Go to your hardware store and buy an oversized washer large enough to cover the hole in the endcap that the bolt fits through. A 1″ or 1.5″ washer with a 1/4″ hole should work. If you’re not sure on the size of the hole, bring the roller bolt with you. You may need to buy a longer bolt to make it easier to reach the roller when you get home to put the bolt back in. Most of the bolts for Nordic Track and ProForm are 1/4″ #20 in size. An extra 1/2″ to inch should be plenty. Since the head of the bolt will be outside of the endcap, it doesn’t need to be an allen or socket head bolt, just don’t get a bolt that would require a screwdriver. Hex head would be best and make adjustment easier with a wrench.

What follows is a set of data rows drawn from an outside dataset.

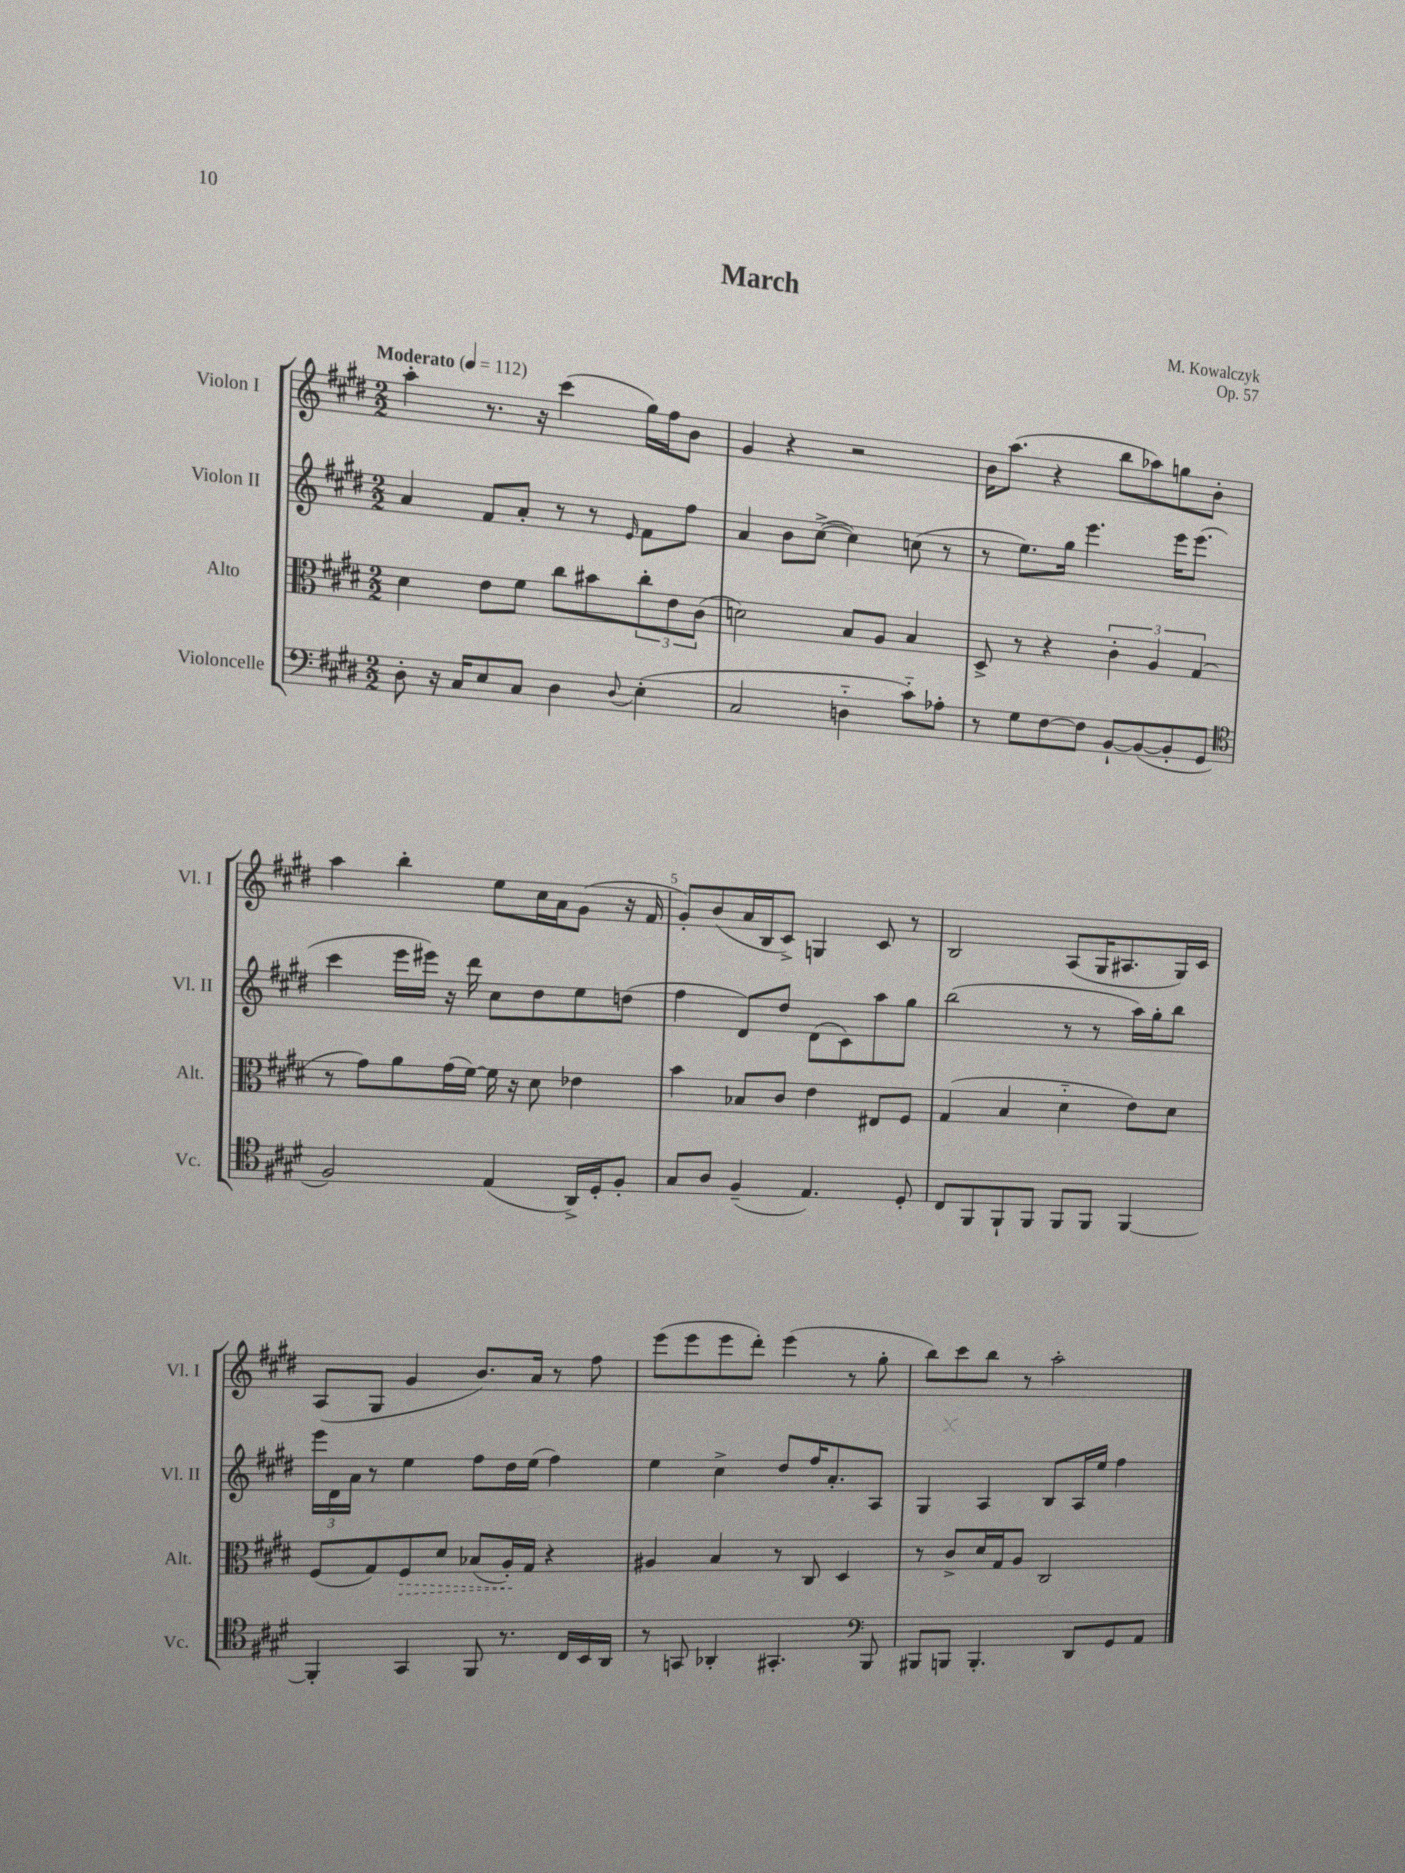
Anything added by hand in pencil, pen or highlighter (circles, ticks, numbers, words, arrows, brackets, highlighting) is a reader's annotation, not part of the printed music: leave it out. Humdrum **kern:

**kern	**kern	**kern	**kern
*staff4	*staff3	*staff2	*staff1
*clefF4	*clefC3	*clefG2	*clefG2
*k[f#c#g#d#]	*k[f#c#g#d#]	*k[f#c#g#d#]	*k[f#c#g#d#]
*M2/2	*M2/2	*M2/2	*M2/2
*MM112	*MM112	*MM112	*MM112
8D#'	4d#	4a	4aa'
16r	.	.	.
16C#	.	.	.
8E	8e	8f#	8.r
8C#	8f#	8a'	.
.	.	.	16r
4D#	8cc#	8r	(4ccc#
.	8b#	8r	.
8qqD#	.	16qqe	.
(4E'	12cc#'	8f#	16gg#)
.	.	.	16ff#
.	12e	.	.
.	.	8ff#	8b
.	(12c#	.	.
=	=	=	=
2C#	2d)	4a	4g#
.	.	8b	4r
.	.	([8cc#^	.
4D'~	8B	4cc#])	2r
.	8A	.	.
8c#'~)	4B	(8cc	.
8A-'	.	8r	.
=	=	=	=
8r	8D#^	8r	16b
.	.	.	(8.aa
8G#	8r	8.ee)	.
[8F#	4r	.	4r
.	.	16gg#	.
8F#]	.	4.eee	.
[8BB`	6c#'	.	8bb
(8BB_	.	.	8aa-)
.	6A	.	.
8BB']	.	16eee	8gg
.	.	(8.eee	.
.	(6G#	.	.
8GG#	.	.	8b'
=	=	=	=
*clefC4	*	*	*
2F#)	8r	4ccc#	4aa
.	8g#)	.	.
.	8a	16eee	4bb'
.	.	16eee#)	.
.	(16g#	16r	.
.	[16f#)	16ddd#	.
(4E	16f#]	8cc#	8ee
.	16r	.	.
.	8d#	8dd#	16cc#
.	.	.	16a
16AA^)	4e-	8ee	(8g#
16D#'	.	.	.
8F#'	.	(8dd	16r
.	.	.	16f#
=	=	=	=
8G#	4b	4ff#	8g#')
8A	.	.	(8b
(4F#~	8B-	8d#)	16a
.	.	.	16B
.	8c#	8dd#	8c#^)
4.E)	4e	(8d#	4G
.	.	8c#)	.
.	8E#	8aa	8c#
8D#'	8F#	8gg#	8r
=	=	=	=
8C#	(4G#	(2bb	2B
8FF#	.	.	.
8FF#`	4B	.	.
8FF#	.	.	.
8FF#	4d#'~	8r	(8A
8FF#	.	8r	16G#
.	.	.	8.A#
[4FF#	8e)	16aa)	.
.	.	16gg#'	.
.	8d#	8bb	16G#)
.	.	.	16c#
=	=	=	=
4FF#']	(8F#	24eee	(8A
.	.	24d#	.
.	.	24a	.
.	8G#)	8r	8G#
4GG#	8F#	4ee	4g#
.	8d#	.	.
8FF#	(8B-	8ff#	8.b)
8.r	16A')	16dd#	.
.	16G#	(16ee	16a
.	4r	4ff#)	8r
16C#	.	.	.
16BB	.	.	8ff#
16AA	.	.	.
=	=	=	=
8r	4A#	4ee	(8eee
8GG	.	.	8eee
4AA-'	4B	4cc#^	8eee
.	.	.	8ddd#')
4.GG#'	8r	8dd#	(4eee
.	8C#	16ff#	.
.	.	8.a'	.
.	4D#	.	8r
*clefF4	*	*	*
8BBB	.	8A	8gg#'
=	=	=	=
8BBB#	8r	4G#	8bb)
8BBB	8c#^	.	8ccc#
4.BBB'	16d#	4A	8bb
.	16G#	.	.
.	8A	.	8r
.	2C#	8B	2aa'
8DD#	.	16A	.
.	.	16ee	.
8GG#	.	4ff#	.
8AA	.	.	.
==	==	==	==
*-	*-	*-	*-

So, you put the bolt through washer and then place it back into the endcap. The washer will then be on the outside of endcap (this is why you may want a longer bolt since it is now displaced farther from the roller). I haven’t had any problems with this not holding up after doing this fix.
Saves you money and gets your treadmill back to work. You just need to adjust the tension and alignment.
Want to know the best way to find out if you have a mouse in your house? Have your treadmill serviced! Yup, most of the time when I get inside the motor compartment I find mouse remnants. I also find dog biscuits, dog food, cat food, half eaten shells of acorns, empty nests, etc. You may not know it, but I’ll let you know. They love treadmills. If you don’t turn the treadmill off, the lower control board gives off heat. Mice love electrical currents for some reason. I won’t do the extermination for you, but you’ll at least be aware that you may have a problem! Call 860-384-3269
I was talking with a woman on the phone today who was inquiring about my services and charges. She needs a treadmill moved from one room to another on the same floor, about 15 feet away, and a general maintenance/tune-up as well. I told her I can take care of both and then she started telling me about the company where she had bought her treadmill (which shall remain nameless).
She had called them first and they wanted $395 to move, and then an additional $595 for the general maintenance! Holy crap! I’m totally floored by these numbers. Roughly $1000 to move a treadmill down a small hallway and general maintenance, and 2 crews to do it. I still can’t believe it, and she’s ecstatic that I’m saving her over $700 and that I can do it without 4 people.
I wish I had taken a picture of this, but I didn’t get one. My client today had called last week regarding his Life Fitness 4000 treadmill not working anymore. It powered up, lights were working, and I could hear a slight motor hum when I hit the Start button, however, the belt didn’t move. I tried to push the belt with my feet and it was jammed. Well, I proceeded to take the motor cover off and jammed inside was a little basketball from one of those arcade type games where you shoot as many basketballs as you can in a minute. The kids were in the room a while back for a Halloween party and they must have put the treadmill an incline at a very high speed, and it got sucked into the motor compartment, bursting the ball. We laughed and he said he was wondering what had happened to the 3rd basketball. Sometimes it’s not always an issue with the treadmill itself.